> SET TASK
Write out the text below on the Riverton electoral district in full, word for word.

- Interactive map of electoral district boundaries from the 2025 state election
- State: Western Australia
- Dates current: 1989–present
- MP: Jags Krishnan
- Party: Labor
- Namesake: Riverton
- Electors: 31,245 (2025)
- Area: 23 km^{2} (8.9 sq mi)
- Demographic: Metropolitan
- Coordinates: 32°03′S 115°54′E﻿ / ﻿32.05°S 115.90°E
Electorates around Riverton:
| Bateman | South Perth | Victoria Park |
| Bateman | Riverton | Cannington |
| Bibra Lake | Jandakot | Jandakot |

= Electoral district of Riverton =

State electoral district in Perth, Western Australia

Riverton is a Legislative Assembly electorate in the state of Western Australia. Riverton is named for the southern Perth suburb of Riverton, which falls within its borders.

==History==
Riverton was created at the 1988 redistribution, replacing the abolished district of Clontarf, which had been a safe Liberal seat since a redistribution prior to the 1977 election. Riverton was first contested at the 1989 election, at which Liberal Party member Graham Kierath was successful. He served as a minister in the Court government, and held the seat until his unexpected defeat at the 2001 election on a 10.16% swing. The seat was then held by Tony McRae of the Labor Party, until his defeat by the Liberal Party's Mike Nahan at the 2008 election. McRae was the Minister for Environment, Climate Change and Disability Services between 2006 and 2008. Mike Nahan retired at the 2021 election, and the seat was won back by the Labor party with a 13.3% swing towards them.

> DATA SUPPLIED

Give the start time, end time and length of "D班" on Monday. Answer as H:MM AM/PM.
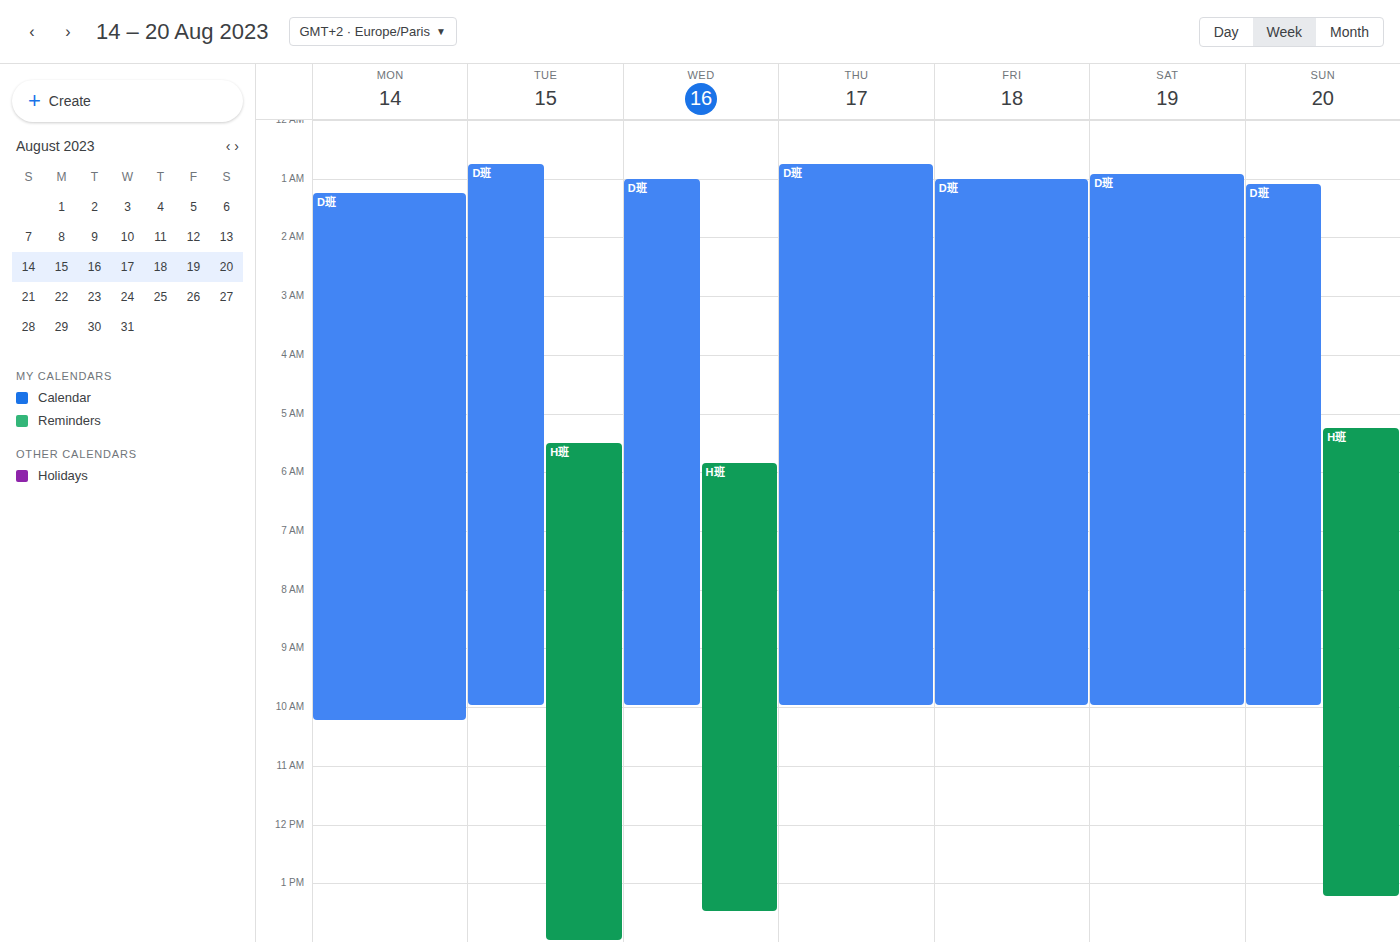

---

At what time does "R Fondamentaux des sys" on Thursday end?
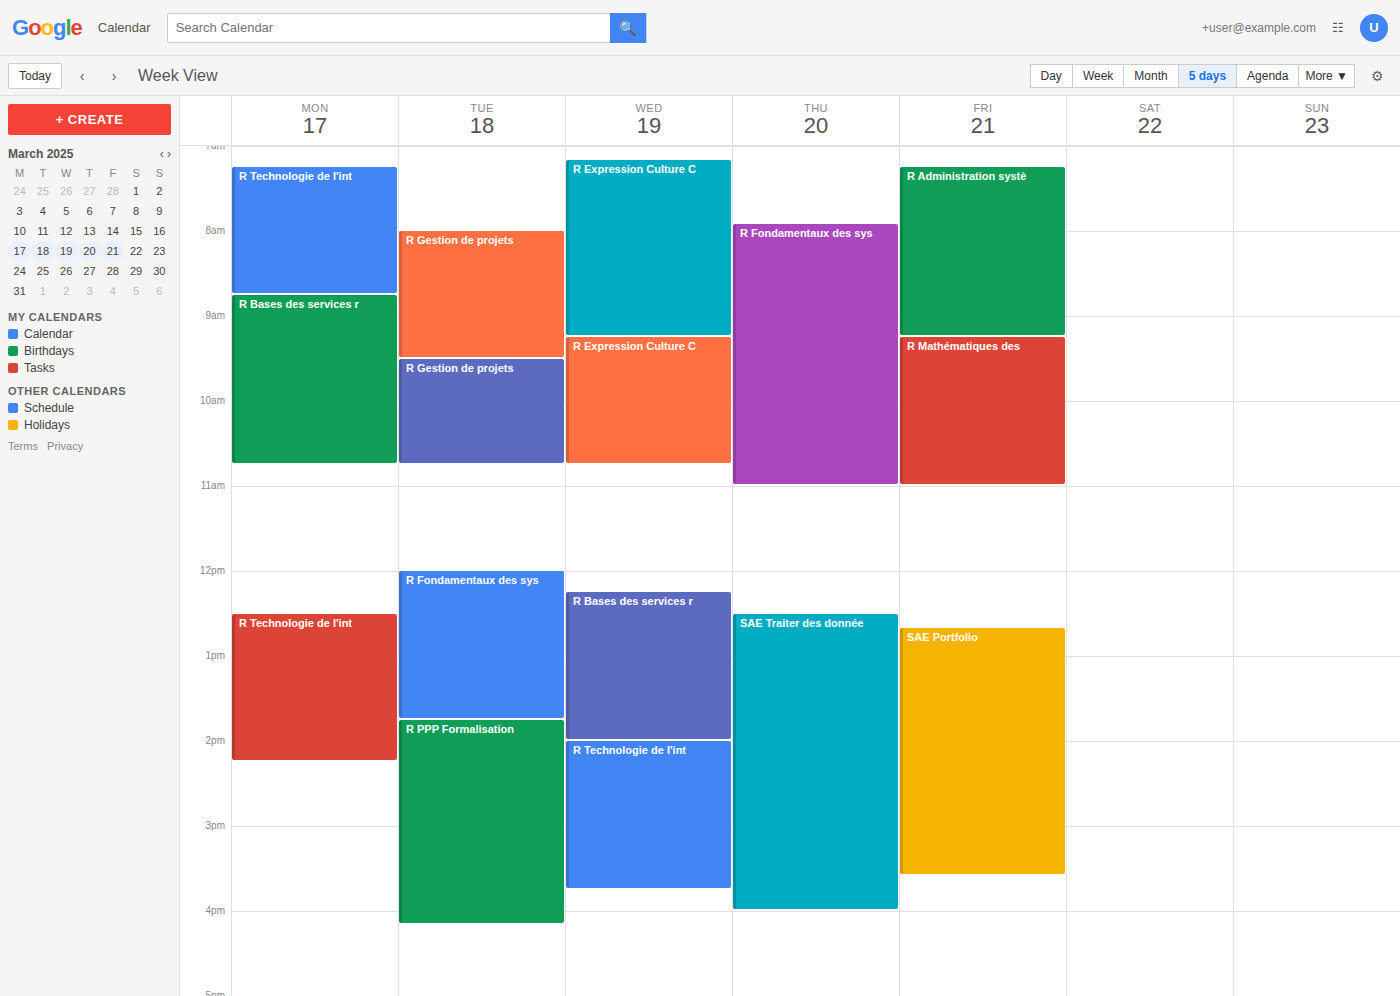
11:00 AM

> COMPLETE OUTPUT
- Interactive map of electoral district boundaries from the 2025 state election
- State: Western Australia
- Dates current: 1989–present
- MP: Jags Krishnan
- Party: Labor
- Namesake: Riverton
- Electors: 31,245 (2025)
- Area: 23 km^{2} (8.9 sq mi)
- Demographic: Metropolitan
- Coordinates: 32°03′S 115°54′E﻿ / ﻿32.05°S 115.90°E
Electorates around Riverton:
| Bateman | South Perth | Victoria Park |
| Bateman | Riverton | Cannington |
| Bibra Lake | Jandakot | Jandakot |

= Electoral district of Riverton =

State electoral district in Perth, Western Australia

Riverton is a Legislative Assembly electorate in the state of Western Australia. Riverton is named for the southern Perth suburb of Riverton, which falls within its borders.

==History==
Riverton was created at the 1988 redistribution, replacing the abolished district of Clontarf, which had been a safe Liberal seat since a redistribution prior to the 1977 election. Riverton was first contested at the 1989 election, at which Liberal Party member Graham Kierath was successful. He served as a minister in the Court government, and held the seat until his unexpected defeat at the 2001 election on a 10.16% swing. The seat was then held by Tony McRae of the Labor Party, until his defeat by the Liberal Party's Mike Nahan at the 2008 election. McRae was the Minister for Environment, Climate Change and Disability Services between 2006 and 2008. Mike Nahan retired at the 2021 election, and the seat was won back by the Labor party with a 13.3% swing towards them.